Rename "AWS console" to "AWS Management Console" in the part of the EKS node maintenance page that opens with the words "EKS Node Maintenance" and closes with "to manually intervene)", and give that part again.

**Selected excerpt:**

= Beginning of Section =

EKS Node Maintenance
Prerequisites
-
Local Docker installation and the docker images from github.com/projectsyn/boatswain (
projectsyn/boatswain:latest
) -
Kubeconfig and AWS credentials for the cluster to upgrade, see the customer’s 'EKS clusters' wiki page for links
Preparation
-
Login to the AWS console for the cluster you want to maintain / upgrade (in case you need to manually intervene)
-
Check out the customer’s
eks-terraform
repository -
Fill in the appropriate values in the following template to configure credentials for AWS and Kubernetes and save it to a file
AWS_ASSUME_ROLE_ARN=arn:aws:iam::123456:role/OrganizationAccountAccessRole (1) AWS_REGION=eu-central-1 (2) AWS_ACCESS_KEY_ID=AKASDF... (3) AWS_SECRET_ACCESS_KEY=helpimtrappedinatokengenerator (4) # This is inside the container so it does not need to be adapted KUBECONFIG=/app/kubeconfig
1 | ARN of Role to assume for the cluster you are maintaining |
2 | Region of the cluster |
3 | Access key for the AWS account from which you can assume the role above |
4 | Secret key for the AWS account |
Docker caveat
Make sure the values are NOT surrounded by |
-
Export the following variables, this allows you to copy-paste the docker commands below
export ENVFILE=/absolute/path/to/env/file export HOST_KUBECONFIG=/absolute/path/to/kubeconfig/for/cluster/on/host alias boatswain='docker run --rm --env-file ${ENVFILE} -v ${HOST_KUBECONFIG}:/app/kubeconfig docker.io/projectsyn/boatswain:latest'
Node maintenance
-
Run
docker pull projectsyn/boatswain:latest
to ensure you are using the latest version of Boatswain. -
Go to the customer’s
eks-terraform
repository and check whether the scheduled pipeline run "Launch template updates" ran successfully. If not, run it manually. -
After the pipeline run succeeds, run
boatswain list-upgradable
to list nodes which are upgradable, that is nodes which are running off an old launch template version. If this command lists no instances, you’re done!

= End of Section =

**Recorded data:**
= Beginning of Section =

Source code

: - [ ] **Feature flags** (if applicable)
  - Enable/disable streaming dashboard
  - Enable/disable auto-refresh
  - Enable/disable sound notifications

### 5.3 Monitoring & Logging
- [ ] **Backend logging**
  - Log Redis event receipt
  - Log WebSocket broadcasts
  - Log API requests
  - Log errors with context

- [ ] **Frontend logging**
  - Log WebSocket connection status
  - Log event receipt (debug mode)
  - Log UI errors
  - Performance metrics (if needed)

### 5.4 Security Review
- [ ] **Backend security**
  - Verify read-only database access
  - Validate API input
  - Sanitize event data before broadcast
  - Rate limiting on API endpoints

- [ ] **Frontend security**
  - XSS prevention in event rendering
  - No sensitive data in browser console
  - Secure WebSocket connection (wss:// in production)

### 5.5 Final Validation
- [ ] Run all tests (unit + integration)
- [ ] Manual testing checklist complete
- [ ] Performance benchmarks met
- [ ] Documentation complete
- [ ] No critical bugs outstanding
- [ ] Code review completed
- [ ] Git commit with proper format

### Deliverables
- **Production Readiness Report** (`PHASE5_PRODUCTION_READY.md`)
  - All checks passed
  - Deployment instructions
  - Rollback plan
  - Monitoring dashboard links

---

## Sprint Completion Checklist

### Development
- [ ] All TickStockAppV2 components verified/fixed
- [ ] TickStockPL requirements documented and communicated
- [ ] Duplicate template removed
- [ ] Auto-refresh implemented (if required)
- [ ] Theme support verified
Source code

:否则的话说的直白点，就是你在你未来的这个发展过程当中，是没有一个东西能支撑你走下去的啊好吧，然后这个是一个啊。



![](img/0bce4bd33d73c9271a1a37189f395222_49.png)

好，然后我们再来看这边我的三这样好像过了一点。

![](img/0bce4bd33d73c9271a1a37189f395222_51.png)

= End of Section =

**Written answer:**
EKS Node Maintenance
Prerequisites
-
Local Docker installation and the docker images from github.com/projectsyn/boatswain (
projectsyn/boatswain:latest
) -
Kubeconfig and AWS credentials for the cluster to upgrade, see the customer’s 'EKS clusters' wiki page for links
Preparation
-
Login to the AWS Management Console for the cluster you want to maintain / upgrade (in case you need to manually intervene)